Bergulirnya kembali wacana penyatuan zona waktu mengundang mantan wakil presiden Jusuf Kalla angkat bicara. Menurutnya, kebijakan menyatukan zona waktu di Indonesia merupakan langkah keliru dan dampaknya terlalu besar.
Bahkan, secara tegas Jusuf Kalla menyebut bahwa kebijakan memberlakukan dan menyeragamkan satu waktu di Indonesia akan mengorbankan lebih dari 200 juta jiwa masyarakat Indonesia.
"Ini bisa menimbulkan kekacauan, tidak ada alasan objektifnya untuk menyatukan zona waktu di Indonesia," kata Jusuf Kalla di Jakarta, Selasa (29/5).
Jusuf Kalla menjelaskan, wacana kebijakan mengubah zona waktu menjadi GMT+8 atau waktu Indonesia bagian tengah, membuat pola hidup 193 juta jiwa masyarakat yang tinggal dan beraktivitas di wilayah barat Indonesia mengalami perubahan drastis.
Begitu pula dengan enam juta penduduk Indonesia di wilayah Timur yang dipaksa mengubah pola hidupnya. Hanya masyarakat yang hidup di wilayah tengah Indonesia saja yang tidak mengalami perubahan.
Jusuf Kalla menyebutkan, masyarakat yang tinggal di wilayah Barat harus beraktivitas lebih pagi, di saat hari masih gelap dan matahari belum bersinar terang. Sementara masyarakat di wilayah timur, bakal beraktivitas lebih siang dari biasanya.
Dia mencontohkan, pekerja yang berdomisili di Bekasi dan bekerja di wilayah Jakarta yang sehari-hari berangkat pukul 05.30 WIB, dengan penyatuan zona waktu harus berangkat 1 jam lebih pagi atau pukul 04.30 WIB agar bisa sampai di Jakarta pukul 07.00 WIB.
"Terus harus bangun lebih pagi lagi, makan pagi jam 04.00 lebih malam, dan berangkat 04.30 WIB mereka salatnya bagaimana?," katanya.
Masyarakat yang tinggal di wilayah paling barat Indonesia seperti Banda Aceh dan sekitarnya akan lebih berat. Terlebih, bagi yang tinggal di pedalaman dengan penerangan yang minim. Jusuf Kalla prihatin jika anak-anak berangkat sekolah harus menggunakan obor karena hari masih sangat gelap.
Menurutnya, zona waktu pada dasarnya menyesuaikan keseimbangan alam. Jika dikaitkan dengan kondisi geografis wilayah Indonesia yang cukup panjang dan luas hingga mencapai 5.000 km, sangat tidak logis untuk menerapkan zona 1 waktu.

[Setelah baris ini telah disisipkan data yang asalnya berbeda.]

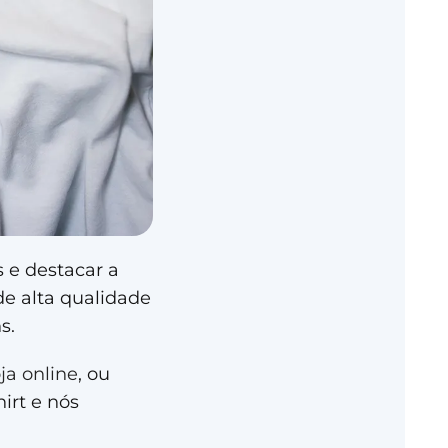
s e destacar a
de alta qualidade
s.
oja online
, ou
irt e nós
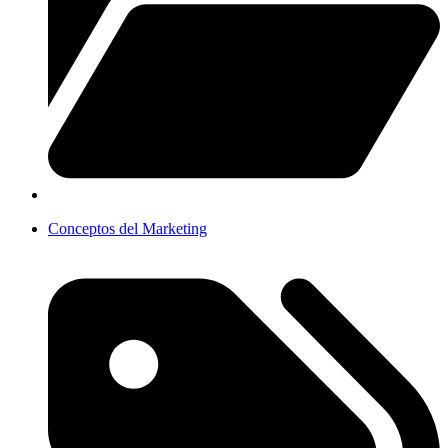
Conceptos del Marketing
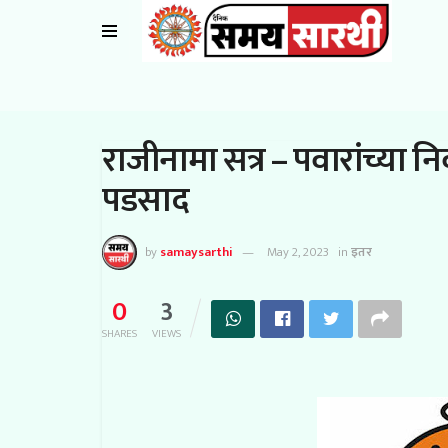
राजीनामा सत्र – पवारांच्या नि
पडसाद
by
samaysarthi
May 2, 2023
in
इतर
0
3
SHARES
VIEWS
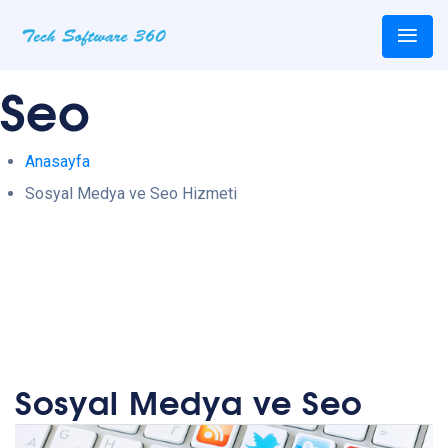
Sosyal Medya ve
Seo
Anasayfa
Sosyal Medya ve Seo Hizmeti
Sosyal Medya ve Seo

"Di seluruh dunia, tidak ada negara dengan rentang panjangnya 5.000 km memiliki satu zona waktu kecuali hanya China, itu pun karena keputusan partai komunis China pada 1949 untuk mengontrol kekuasannya, jadi alasan politik kekuasaan," katanya.
Jusuf Kalla memberi contoh, Amerika serikat yang memiliki sembilan zona waktu dengan enam diantaranya berada di wilayah daratan termasuk Alaska. Begitu pula dengan Australia yang memiliki tiga zona waktu.